▶ **The task**
Set down the entries once more, exactly as given.

┄┄┄┄┄┄

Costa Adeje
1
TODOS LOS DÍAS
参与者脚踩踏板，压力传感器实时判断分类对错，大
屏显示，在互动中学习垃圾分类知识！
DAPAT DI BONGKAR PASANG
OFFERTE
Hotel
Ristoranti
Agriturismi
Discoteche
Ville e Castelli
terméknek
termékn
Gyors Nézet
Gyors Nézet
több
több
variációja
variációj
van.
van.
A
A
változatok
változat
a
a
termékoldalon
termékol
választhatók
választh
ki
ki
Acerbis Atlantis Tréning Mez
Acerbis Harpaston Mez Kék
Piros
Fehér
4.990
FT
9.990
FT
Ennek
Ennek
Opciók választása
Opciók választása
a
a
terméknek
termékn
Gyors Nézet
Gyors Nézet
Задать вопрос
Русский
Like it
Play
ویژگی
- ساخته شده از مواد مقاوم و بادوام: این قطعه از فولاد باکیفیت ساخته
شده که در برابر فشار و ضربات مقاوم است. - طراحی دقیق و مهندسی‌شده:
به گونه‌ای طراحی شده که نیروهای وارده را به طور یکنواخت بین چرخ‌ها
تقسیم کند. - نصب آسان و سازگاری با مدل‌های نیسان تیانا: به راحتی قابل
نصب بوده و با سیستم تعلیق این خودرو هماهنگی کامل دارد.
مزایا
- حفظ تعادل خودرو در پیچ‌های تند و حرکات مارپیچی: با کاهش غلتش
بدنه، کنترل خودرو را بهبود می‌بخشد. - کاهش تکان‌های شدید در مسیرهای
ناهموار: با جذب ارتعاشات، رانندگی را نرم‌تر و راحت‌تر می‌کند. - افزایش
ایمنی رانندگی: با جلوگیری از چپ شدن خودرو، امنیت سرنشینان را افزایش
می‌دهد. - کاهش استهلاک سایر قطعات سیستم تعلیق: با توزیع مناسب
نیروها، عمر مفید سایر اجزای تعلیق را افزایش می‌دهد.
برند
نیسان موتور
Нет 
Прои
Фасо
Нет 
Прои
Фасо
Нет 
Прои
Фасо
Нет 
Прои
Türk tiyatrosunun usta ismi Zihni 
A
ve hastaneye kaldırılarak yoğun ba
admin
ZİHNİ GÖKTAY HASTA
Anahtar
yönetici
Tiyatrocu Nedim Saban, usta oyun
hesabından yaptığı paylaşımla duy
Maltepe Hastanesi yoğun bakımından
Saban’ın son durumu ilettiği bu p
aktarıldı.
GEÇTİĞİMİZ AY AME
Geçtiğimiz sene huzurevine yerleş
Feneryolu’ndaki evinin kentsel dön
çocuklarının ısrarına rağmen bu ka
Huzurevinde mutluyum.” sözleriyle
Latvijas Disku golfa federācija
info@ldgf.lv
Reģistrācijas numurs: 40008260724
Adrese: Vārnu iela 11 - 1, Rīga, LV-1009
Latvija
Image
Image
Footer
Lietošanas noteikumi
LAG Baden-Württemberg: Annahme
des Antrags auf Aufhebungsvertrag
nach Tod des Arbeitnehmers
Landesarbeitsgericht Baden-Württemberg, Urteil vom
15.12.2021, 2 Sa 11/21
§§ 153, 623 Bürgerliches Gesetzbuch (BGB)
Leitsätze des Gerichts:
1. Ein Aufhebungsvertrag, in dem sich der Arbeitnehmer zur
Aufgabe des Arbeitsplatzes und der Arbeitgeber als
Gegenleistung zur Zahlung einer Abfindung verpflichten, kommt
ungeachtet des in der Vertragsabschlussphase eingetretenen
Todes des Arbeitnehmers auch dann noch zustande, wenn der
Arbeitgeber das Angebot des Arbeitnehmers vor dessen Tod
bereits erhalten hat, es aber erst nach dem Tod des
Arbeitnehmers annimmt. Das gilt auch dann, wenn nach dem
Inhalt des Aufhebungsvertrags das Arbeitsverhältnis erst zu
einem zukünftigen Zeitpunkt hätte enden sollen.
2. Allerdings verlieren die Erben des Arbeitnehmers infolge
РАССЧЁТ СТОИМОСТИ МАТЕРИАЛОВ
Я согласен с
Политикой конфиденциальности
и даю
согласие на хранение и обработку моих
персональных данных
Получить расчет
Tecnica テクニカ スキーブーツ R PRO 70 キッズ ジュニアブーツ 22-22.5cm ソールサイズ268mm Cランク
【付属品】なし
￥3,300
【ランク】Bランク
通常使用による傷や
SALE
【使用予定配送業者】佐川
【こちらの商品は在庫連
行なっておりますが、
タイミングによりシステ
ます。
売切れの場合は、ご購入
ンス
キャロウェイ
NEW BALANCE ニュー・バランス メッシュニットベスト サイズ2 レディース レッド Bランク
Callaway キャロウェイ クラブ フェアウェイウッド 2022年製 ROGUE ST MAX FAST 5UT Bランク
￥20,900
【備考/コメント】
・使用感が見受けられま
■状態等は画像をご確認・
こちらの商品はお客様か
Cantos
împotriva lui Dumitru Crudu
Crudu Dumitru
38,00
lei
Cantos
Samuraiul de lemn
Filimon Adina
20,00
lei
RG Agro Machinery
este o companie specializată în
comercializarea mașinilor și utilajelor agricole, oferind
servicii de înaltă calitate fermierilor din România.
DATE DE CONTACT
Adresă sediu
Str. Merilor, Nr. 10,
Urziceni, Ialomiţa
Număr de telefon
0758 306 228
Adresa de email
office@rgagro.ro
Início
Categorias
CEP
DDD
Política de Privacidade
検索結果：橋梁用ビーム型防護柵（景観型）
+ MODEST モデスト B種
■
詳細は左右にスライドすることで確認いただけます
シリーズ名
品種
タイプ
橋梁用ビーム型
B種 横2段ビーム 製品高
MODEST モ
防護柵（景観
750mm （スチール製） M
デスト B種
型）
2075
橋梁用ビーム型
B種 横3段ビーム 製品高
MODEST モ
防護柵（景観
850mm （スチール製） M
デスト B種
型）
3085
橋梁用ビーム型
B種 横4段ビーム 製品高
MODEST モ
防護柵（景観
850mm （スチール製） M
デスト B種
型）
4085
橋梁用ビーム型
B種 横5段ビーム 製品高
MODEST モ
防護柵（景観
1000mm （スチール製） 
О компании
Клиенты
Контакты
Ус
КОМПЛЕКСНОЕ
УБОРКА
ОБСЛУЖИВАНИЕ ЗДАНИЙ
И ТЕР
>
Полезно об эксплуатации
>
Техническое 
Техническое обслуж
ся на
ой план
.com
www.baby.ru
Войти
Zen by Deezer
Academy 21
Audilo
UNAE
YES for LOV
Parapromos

┄┄┄┄┄┄

▶ **Result of this exercise**
Costa Adeje
1
TODOS LOS DÍAS
参与者脚踩踏板，压力传感器实时判断分类对错，大
屏显示，在互动中学习垃圾分类知识！
DAPAT DI BONGKAR PASANG
OFFERTE
Hotel
Ristoranti
Agriturismi
Discoteche
Ville e Castelli
terméknek
termékn
Gyors Nézet
Gyors Nézet
több
több
variációja
variációj
van.
van.
A
A
változatok
változat
a
a
termékoldalon
termékol
választhatók
választh
ki
ki
Acerbis Atlantis Tréning Mez
Acerbis Harpaston Mez Kék
Piros
Fehér
4.990
FT
9.990
FT
Ennek
Ennek
Opciók választása
Opciók választása
a
a
terméknek
termékn
Gyors Nézet
Gyors Nézet
Задать вопрос
Русский
Like it
Play
ویژگی
- ساخته شده از مواد مقاوم و بادوام: این قطعه از فولاد باکیفیت ساخته
شده که در برابر فشار و ضربات مقاوم است. - طراحی دقیق و مهندسی‌شده:
به گونه‌ای طراحی شده که نیروهای وارده را به طور یکنواخت بین چرخ‌ها
تقسیم کند. - نصب آسان و سازگاری با مدل‌های نیسان تیانا: به راحتی قابل
نصب بوده و با سیستم تعلیق این خودرو هماهنگی کامل دارد.
مزایا
- حفظ تعادل خودرو در پیچ‌های تند و حرکات مارپیچی: با کاهش غلتش
بدنه، کنترل خودرو را بهبود می‌بخشد. - کاهش تکان‌های شدید در مسیرهای
ناهموار: با جذب ارتعاشات، رانندگی را نرم‌تر و راحت‌تر می‌کند. - افزایش
ایمنی رانندگی: با جلوگیری از چپ شدن خودرو، امنیت سرنشینان را افزایش
می‌دهد. - کاهش استهلاک سایر قطعات سیستم تعلیق: با توزیع مناسب
نیروها، عمر مفید سایر اجزای تعلیق را افزایش می‌دهد.
برند
نیسان موتور
Нет 
Прои
Фасо
Нет 
Прои
Фасо
Нет 
Прои
Фасо
Нет 
Прои
Türk tiyatrosunun usta ismi Zihni 
A
ve hastaneye kaldırılarak yoğun ba
admin
ZİHNİ GÖKTAY HASTA
Anahtar
yönetici
Tiyatrocu Nedim Saban, usta oyun
hesabından yaptığı paylaşımla duy
Maltepe Hastanesi yoğun bakımından
Saban’ın son durumu ilettiği bu p
aktarıldı.
GEÇTİĞİMİZ AY AME
Geçtiğimiz sene huzurevine yerleş
Feneryolu’ndaki evinin kentsel dön
çocuklarının ısrarına rağmen bu ka
Huzurevinde mutluyum.” sözleriyle
Latvijas Disku golfa federācija
info@ldgf.lv
Reģistrācijas numurs: 40008260724
Adrese: Vārnu iela 11 - 1, Rīga, LV-1009
Latvija
Image
Image
Footer
Lietošanas noteikumi
LAG Baden-Württemberg: Annahme
des Antrags auf Aufhebungsvertrag
nach Tod des Arbeitnehmers
Landesarbeitsgericht Baden-Württemberg, Urteil vom
15.12.2021, 2 Sa 11/21
§§ 153, 623 Bürgerliches Gesetzbuch (BGB)
Leitsätze des Gerichts:
1. Ein Aufhebungsvertrag, in dem sich der Arbeitnehmer zur
Aufgabe des Arbeitsplatzes und der Arbeitgeber als
Gegenleistung zur Zahlung einer Abfindung verpflichten, kommt
ungeachtet des in der Vertragsabschlussphase eingetretenen
Todes des Arbeitnehmers auch dann noch zustande, wenn der
Arbeitgeber das Angebot des Arbeitnehmers vor dessen Tod
bereits erhalten hat, es aber erst nach dem Tod des
Arbeitnehmers annimmt. Das gilt auch dann, wenn nach dem
Inhalt des Aufhebungsvertrags das Arbeitsverhältnis erst zu
einem zukünftigen Zeitpunkt hätte enden sollen.
2. Allerdings verlieren die Erben des Arbeitnehmers infolge
РАССЧЁТ СТОИМОСТИ МАТЕРИАЛОВ
Я согласен с
Политикой конфиденциальности
и даю
согласие на хранение и обработку моих
персональных данных
Получить расчет
Tecnica テクニカ スキーブーツ R PRO 70 キッズ ジュニアブーツ 22-22.5cm ソールサイズ268mm Cランク
【付属品】なし
￥3,300
【ランク】Bランク
通常使用による傷や
SALE
【使用予定配送業者】佐川
【こちらの商品は在庫連
行なっておりますが、
タイミングによりシステ
ます。
売切れの場合は、ご購入
ンス
キャロウェイ
NEW BALANCE ニュー・バランス メッシュニットベスト サイズ2 レディース レッド Bランク
Callaway キャロウェイ クラブ フェアウェイウッド 2022年製 ROGUE ST MAX FAST 5UT Bランク
￥20,900
【備考/コメント】
・使用感が見受けられま
■状態等は画像をご確認・
こちらの商品はお客様か
Cantos
împotriva lui Dumitru Crudu
Crudu Dumitru
38,00
lei
Cantos
Samuraiul de lemn
Filimon Adina
20,00
lei
RG Agro Machinery
este o companie specializată în
comercializarea mașinilor și utilajelor agricole, oferind
servicii de înaltă calitate fermierilor din România.
DATE DE CONTACT
Adresă sediu
Str. Merilor, Nr. 10,
Urziceni, Ialomiţa
Număr de telefon
0758 306 228
Adresa de email
office@rgagro.ro
Início
Categorias
CEP
DDD
Política de Privacidade
検索結果：橋梁用ビーム型防護柵（景観型）
+ MODEST モデスト B種
■
詳細は左右にスライドすることで確認いただけます
シリーズ名
品種
タイプ
橋梁用ビーム型
B種 横2段ビーム 製品高
MODEST モ
防護柵（景観
750mm （スチール製） M
デスト B種
型）
2075
橋梁用ビーム型
B種 横3段ビーム 製品高
MODEST モ
防護柵（景観
850mm （スチール製） M
デスト B種
型）
3085
橋梁用ビーム型
B種 横4段ビーム 製品高
MODEST モ
防護柵（景観
850mm （スチール製） M
デスト B種
型）
4085
橋梁用ビーム型
B種 横5段ビーム 製品高
MODEST モ
防護柵（景観
1000mm （スチール製） 
О компании
Клиенты
Контакты
Ус
КОМПЛЕКСНОЕ
УБОРКА
ОБСЛУЖИВАНИЕ ЗДАНИЙ
И ТЕР
>
Полезно об эксплуатации
>
Техническое 
Техническое обслуж
ся на
ой план
.com
www.baby.ru
Войти
Zen by Deezer
Academy 21
Audilo
UNAE
YES for LOV
Parapromos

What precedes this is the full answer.